This Millers Falls #14 jack plane arrived on Saturday:
The jack plane is one of the more useful sizes; Stanley’s #5 was the archetype mass-produced until the cows came home. My new plane, like the MF #9 shown a few days ago, is another of the type 3 wartime production series.
It’s also kinda rusty. Even though all of the parts still move and all, it’s pretty clear that this plane needs a lot of work (this is what $5.99 gets you). Because my Stanley #6 is starting to shape up, it’s likely that I won’t bother starting on this iron oxide dump for another month (more on why later).

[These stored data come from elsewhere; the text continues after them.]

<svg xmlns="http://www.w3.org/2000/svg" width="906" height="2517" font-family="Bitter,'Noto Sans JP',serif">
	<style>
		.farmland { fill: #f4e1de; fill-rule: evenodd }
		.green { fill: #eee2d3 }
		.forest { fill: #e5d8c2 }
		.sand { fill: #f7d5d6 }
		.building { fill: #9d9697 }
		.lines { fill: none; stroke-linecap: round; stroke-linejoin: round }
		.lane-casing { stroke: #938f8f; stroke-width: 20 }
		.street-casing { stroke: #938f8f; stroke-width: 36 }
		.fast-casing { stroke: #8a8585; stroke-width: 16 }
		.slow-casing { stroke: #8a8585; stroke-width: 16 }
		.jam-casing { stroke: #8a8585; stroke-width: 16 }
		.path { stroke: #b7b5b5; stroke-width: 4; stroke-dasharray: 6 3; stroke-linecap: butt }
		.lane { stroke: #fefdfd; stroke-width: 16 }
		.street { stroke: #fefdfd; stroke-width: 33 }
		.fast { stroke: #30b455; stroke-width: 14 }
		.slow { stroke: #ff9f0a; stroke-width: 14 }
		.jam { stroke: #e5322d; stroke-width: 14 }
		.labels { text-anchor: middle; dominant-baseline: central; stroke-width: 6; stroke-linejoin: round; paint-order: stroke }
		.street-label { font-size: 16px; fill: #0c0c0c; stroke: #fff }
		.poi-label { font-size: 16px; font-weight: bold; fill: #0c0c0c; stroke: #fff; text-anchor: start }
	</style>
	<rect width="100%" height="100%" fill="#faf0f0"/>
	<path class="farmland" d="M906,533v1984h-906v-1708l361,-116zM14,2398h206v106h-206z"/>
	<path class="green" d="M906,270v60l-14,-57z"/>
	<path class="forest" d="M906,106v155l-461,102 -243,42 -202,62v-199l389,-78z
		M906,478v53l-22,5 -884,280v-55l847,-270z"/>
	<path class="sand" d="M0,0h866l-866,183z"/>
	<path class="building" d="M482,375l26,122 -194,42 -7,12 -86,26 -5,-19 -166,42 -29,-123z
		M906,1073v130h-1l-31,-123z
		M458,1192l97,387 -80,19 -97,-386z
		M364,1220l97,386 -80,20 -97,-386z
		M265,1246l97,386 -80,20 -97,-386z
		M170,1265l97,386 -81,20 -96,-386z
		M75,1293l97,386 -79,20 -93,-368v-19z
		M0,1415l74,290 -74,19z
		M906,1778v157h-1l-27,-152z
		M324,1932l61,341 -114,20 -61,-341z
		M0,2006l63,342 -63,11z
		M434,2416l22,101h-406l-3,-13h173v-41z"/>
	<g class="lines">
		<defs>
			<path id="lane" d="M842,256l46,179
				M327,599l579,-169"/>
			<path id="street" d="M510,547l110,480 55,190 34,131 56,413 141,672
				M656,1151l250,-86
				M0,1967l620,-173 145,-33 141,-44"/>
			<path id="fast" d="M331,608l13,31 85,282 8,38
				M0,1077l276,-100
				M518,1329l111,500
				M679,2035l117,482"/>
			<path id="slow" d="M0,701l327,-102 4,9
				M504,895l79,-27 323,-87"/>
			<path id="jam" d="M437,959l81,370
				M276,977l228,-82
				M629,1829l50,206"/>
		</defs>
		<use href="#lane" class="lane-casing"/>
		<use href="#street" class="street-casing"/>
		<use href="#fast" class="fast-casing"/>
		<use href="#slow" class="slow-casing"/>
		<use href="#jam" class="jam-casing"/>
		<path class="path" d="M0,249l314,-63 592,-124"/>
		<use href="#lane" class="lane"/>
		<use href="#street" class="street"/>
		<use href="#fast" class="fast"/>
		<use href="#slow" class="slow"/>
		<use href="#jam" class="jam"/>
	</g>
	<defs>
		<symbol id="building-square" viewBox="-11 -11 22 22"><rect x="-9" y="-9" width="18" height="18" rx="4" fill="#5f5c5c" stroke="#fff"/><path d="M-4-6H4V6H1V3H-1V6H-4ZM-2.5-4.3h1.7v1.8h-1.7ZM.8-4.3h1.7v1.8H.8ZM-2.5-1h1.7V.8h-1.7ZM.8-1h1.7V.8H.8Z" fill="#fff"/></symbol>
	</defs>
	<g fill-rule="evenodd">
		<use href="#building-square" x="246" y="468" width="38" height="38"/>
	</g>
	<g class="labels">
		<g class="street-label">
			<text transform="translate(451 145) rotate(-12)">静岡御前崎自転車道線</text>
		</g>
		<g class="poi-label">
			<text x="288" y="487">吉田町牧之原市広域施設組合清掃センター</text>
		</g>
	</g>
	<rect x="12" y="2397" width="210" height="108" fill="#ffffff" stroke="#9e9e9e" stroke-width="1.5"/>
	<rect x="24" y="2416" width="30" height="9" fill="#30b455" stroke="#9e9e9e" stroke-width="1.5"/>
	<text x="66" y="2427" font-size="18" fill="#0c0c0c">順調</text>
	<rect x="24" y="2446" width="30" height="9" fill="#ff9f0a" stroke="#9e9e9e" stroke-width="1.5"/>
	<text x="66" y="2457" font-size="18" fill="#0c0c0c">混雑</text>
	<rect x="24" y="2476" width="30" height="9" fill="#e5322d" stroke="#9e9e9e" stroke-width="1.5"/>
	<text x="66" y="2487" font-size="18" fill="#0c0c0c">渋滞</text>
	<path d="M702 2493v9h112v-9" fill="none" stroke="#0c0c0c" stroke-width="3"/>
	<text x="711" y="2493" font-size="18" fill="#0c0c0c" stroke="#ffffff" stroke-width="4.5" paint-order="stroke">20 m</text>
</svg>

I have a few more things on the way from eBay. There’s a couple of marking gauges, a Millers Falls #2 hand drill, a backsaw that may be in questionable shape (99 cents cannot be expected to buy much, but I figured it was worth it if just for the handle and sawnuts), and a rusty block plane (yay).
I’m very close to having all of the tools on my initial list. In fact, seems like I really only have the saw set and the chisels left, assuming that I can get the backsaw in some sort of decent shape.
The chisels worry me. The other stuff on my list consists of no-brainers to get “vintage,” but the chisels seem like kind of an iffier thing to get used, the sort of thing you want to look for in person. Because it’s always a questionable proposition to look for anything remotely old around here, I’m just thinking that it might be worth the extra $10-$30 to get a couple of new chisels, provided that they are well-made. There’s a place down in San Carlos that supposedly has them, so I might look at them tomorrow after I pick up my car from the shop.
I also paid a visit to an automotive paint store two blocks from work today to check out their sandpaper supply. They had up to 2500 grit paper, so I bought a bunch in anticipation of Scary Sharp[tm]. Just need to get some plate glass (or something), and I’ll be ready for my first shot at honing.